**EXERCISE**.
In the patent rejection text, which claims are rejected under 35 U.S.C. 103 over Ziaeefard, Ploegert, and Chang further in view of Bui?

Ziaeefard, Ploegert, Chang, and Cervantes all disclose systems and methods directed to knowledge graphs. These four references are in the same field of endeavor and are therefore analogous. It would have been obvious to one of ordinary skill in the art before the effective filing date of the claimed invention to combine the system of Ziaeefard with the teachings of Cervantes. The claimed invention is merely a combination of existing elements, and in combination, each element would have functioned the same as it would have separately. One of ordinary skill in the art would have recognized that the results were repeatable and would have allowed for improved reconciliation of variations between data sources (See Cervantes [0001]).


Claims 11 and 13 are rejected under 35 U.S.C. 103 as being unpatentable over Ziaeefard, Ploegert, and Chang further in view of Bui  et al. (US 2019/0080425 A1)

Regarding claim 11, the combination of Ziaeefard, Ploegert, and Chang teaches the method of claim 1. Ziaeefard further discloses: 
displaying the natural language description  (See after generating the augmented scene graph at step 508, the server 220 accesses the word embedding ML model 285 to generate, for a given question 472 and corresponding answer 474, an embedded question 482 and associated answer 383 to obtain a set of embedded question and answer for a given image 412 Col. 24, line 60-Col. 25, line 5, Figs. 5-6. See that natural language processing techniques may be used to provide human-readable explanations for answers Col. 23, lines 1-3, Fig. 4) of the real estate property on a website.

**PROVIDED RECORDS**.
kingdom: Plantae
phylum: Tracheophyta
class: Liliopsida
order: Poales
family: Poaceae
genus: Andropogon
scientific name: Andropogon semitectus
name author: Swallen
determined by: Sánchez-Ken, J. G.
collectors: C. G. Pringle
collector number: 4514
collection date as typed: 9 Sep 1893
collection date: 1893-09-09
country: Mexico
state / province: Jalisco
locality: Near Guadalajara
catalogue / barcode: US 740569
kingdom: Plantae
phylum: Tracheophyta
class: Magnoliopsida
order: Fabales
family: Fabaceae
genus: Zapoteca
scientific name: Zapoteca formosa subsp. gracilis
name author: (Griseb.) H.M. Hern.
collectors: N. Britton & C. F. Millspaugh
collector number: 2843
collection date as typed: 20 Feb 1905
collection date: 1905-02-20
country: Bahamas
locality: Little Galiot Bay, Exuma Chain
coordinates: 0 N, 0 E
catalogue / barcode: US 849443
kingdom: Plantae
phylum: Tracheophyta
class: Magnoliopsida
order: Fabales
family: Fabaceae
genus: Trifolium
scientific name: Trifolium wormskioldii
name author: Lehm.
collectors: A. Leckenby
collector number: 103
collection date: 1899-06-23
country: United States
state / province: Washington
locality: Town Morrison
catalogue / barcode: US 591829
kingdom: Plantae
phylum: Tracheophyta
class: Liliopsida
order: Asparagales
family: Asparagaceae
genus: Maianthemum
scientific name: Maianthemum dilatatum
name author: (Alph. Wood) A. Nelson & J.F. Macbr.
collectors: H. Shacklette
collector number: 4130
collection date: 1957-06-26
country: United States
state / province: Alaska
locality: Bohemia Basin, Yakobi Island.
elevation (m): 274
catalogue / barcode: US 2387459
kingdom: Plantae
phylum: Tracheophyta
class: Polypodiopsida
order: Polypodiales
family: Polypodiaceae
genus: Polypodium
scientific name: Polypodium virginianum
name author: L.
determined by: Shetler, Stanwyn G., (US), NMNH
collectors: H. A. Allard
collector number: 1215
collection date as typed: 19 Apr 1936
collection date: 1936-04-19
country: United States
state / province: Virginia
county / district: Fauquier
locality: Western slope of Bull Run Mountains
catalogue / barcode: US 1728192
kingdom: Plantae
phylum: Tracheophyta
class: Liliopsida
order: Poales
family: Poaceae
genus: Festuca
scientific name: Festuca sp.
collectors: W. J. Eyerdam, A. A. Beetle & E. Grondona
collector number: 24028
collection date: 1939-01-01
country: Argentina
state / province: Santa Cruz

**RESULT FOR THIS EXERCISE**.
Claims 11 and 13